Stored data entries
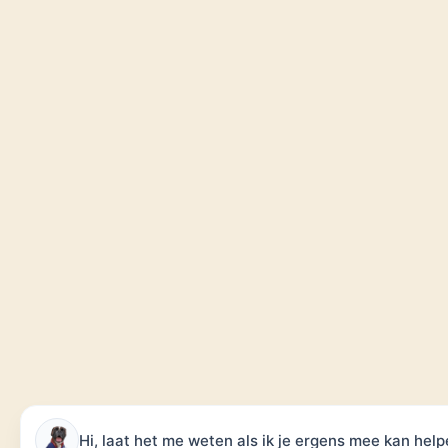
Hi, laat het me weten als ik je ergens mee kan help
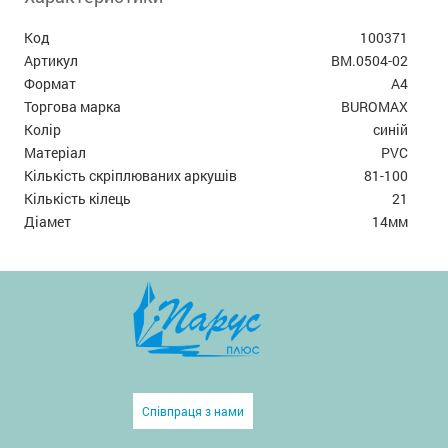
Код
100371
Артикул
BM.0504-02
Формат
А4
Торгова марка
BUROMAX
Колір
синій
Матеріал
PVC
Кількість скріплюваних аркушів
81-100
Кількість кілець
21
Діамет
14мм
Співпраця з нами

Goal of the exercise — Return every line of text from the records above word for word, leaving the pictures out of your answer.

Answer to the problem —
Hi, laat het me weten als ik je ergens mee kan help
Код
100371
Артикул
BM.0504-02
Формат
А4
Торгова марка
BUROMAX
Колір
синій
Матеріал
PVC
Кількість скріплюваних аркушів
81-100
Кількість кілець
21
Діамет
14мм
Співпраця з нами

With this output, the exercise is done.